Higher-order statistics and intermittency of a two-fluid HVBK quantum turbulent flow

The Hall-Vinen-Bekharevich-Khalatnikov (HVBK) model is widely used to study quantum turbulence in superfluid helium numerically. Based on the two-fluid model of Tisza and Landau, the HVBK model describes the normal (viscous) and superfluid (inviscid) components of the flow using two Navier-Stokes type equations coupled through a mutual friction force term.



Budget equations are assessed through Direct Numerical Simulations of the HVBK flow based on accurate pseudo-spectral methods. Values from 0.1 to 10 are considered for the ratio of the normal and superfluid densities. We analyze the importance of each term in budget equations and emphasize their role in energy exchange between normal and superfluid components.
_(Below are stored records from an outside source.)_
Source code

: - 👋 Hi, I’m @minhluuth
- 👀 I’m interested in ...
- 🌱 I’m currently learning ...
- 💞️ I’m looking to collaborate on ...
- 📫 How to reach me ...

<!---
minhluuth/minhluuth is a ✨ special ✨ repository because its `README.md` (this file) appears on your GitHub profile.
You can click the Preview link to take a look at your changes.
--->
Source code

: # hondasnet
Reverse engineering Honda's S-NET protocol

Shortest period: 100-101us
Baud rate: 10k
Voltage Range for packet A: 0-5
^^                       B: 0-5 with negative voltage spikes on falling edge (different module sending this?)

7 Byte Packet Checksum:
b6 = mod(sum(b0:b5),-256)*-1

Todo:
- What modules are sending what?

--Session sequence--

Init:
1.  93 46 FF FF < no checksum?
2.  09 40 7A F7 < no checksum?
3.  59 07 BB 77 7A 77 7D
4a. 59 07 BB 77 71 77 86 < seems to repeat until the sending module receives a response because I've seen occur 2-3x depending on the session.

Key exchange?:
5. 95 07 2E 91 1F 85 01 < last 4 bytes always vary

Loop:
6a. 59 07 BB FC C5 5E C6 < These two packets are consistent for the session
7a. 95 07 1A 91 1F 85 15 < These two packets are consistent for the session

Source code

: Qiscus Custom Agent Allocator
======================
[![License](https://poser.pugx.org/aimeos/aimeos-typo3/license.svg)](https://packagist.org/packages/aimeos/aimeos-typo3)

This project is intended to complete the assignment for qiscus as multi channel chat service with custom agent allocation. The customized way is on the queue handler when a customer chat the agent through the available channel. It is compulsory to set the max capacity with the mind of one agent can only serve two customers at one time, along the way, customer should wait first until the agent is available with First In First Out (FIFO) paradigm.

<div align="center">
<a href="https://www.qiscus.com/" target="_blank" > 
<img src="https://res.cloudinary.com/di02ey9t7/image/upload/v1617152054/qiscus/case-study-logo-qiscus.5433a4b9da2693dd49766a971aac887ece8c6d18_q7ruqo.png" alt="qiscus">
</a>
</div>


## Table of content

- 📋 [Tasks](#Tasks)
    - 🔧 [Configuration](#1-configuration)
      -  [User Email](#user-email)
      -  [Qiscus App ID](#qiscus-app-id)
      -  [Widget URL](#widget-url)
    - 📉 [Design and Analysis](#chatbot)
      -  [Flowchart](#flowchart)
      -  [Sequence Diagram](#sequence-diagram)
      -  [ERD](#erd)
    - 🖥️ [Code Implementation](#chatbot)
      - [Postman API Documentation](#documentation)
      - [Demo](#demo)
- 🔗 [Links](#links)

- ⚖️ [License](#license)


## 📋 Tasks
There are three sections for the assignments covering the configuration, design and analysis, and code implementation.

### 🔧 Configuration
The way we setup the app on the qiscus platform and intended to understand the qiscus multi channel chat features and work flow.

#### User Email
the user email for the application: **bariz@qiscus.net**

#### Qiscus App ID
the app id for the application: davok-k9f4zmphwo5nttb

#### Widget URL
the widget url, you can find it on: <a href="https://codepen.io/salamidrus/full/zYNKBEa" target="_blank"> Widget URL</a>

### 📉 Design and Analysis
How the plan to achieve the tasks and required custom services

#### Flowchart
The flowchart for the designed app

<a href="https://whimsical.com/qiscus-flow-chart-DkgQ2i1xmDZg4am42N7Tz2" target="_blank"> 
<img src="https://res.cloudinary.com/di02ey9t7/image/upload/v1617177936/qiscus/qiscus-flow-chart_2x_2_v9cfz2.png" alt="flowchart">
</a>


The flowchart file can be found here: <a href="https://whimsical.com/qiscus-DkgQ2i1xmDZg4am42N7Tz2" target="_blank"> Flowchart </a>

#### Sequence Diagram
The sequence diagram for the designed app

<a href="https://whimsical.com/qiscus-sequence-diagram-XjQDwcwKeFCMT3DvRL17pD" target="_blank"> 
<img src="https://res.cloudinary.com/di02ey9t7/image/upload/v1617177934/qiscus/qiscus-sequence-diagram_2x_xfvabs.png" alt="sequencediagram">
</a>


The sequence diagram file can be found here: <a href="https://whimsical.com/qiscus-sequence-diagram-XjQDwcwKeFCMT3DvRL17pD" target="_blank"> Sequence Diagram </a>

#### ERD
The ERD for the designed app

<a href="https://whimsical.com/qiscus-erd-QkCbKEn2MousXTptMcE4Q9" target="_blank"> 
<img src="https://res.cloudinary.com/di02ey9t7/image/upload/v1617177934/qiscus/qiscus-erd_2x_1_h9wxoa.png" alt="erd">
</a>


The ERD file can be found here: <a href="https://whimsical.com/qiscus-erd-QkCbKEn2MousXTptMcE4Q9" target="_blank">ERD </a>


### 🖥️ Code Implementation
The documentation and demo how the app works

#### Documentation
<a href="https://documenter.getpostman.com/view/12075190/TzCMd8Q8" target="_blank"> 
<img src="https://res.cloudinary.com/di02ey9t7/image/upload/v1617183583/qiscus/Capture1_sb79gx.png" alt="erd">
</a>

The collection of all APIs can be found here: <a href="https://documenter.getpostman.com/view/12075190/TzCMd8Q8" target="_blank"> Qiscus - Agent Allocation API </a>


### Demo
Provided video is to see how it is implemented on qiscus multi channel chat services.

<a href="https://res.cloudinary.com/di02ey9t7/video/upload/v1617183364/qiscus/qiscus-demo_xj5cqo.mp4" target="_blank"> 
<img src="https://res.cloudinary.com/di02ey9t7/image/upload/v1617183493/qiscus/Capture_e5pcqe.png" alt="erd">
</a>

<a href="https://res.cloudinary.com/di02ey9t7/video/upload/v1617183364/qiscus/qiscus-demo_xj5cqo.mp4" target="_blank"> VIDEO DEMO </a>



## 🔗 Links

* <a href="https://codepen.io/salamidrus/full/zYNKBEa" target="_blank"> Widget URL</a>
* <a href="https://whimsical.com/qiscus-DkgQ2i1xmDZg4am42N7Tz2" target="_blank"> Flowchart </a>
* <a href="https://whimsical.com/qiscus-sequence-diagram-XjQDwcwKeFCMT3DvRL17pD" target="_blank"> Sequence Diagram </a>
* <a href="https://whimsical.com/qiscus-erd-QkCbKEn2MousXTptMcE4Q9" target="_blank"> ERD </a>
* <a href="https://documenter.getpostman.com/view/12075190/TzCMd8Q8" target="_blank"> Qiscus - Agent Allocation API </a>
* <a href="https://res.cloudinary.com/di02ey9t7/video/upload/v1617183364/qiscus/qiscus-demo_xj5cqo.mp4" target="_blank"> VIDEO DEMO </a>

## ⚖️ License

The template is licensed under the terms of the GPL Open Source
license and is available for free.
Some interesting features are observed: i) transport and pressure-related terms are dominant, similar to single-fluid turbulence; ii) the mathematical signature of the FRN (finite Reynolds number) effect is weak in the transport of the third-order moment, despite the low value of the Reynolds number; iii) for very low temperatures, the normal fluid behaves as a fluid of vanishing viscosity, since the mutual friction annihilates the effects of viscosity. We also derive an equation for the velocity flatness F for small scales. We show that the F of both the normal fluid and superfluid gradually increases when temperature decreases, thus corroborating the picture of the locking between the two fluids.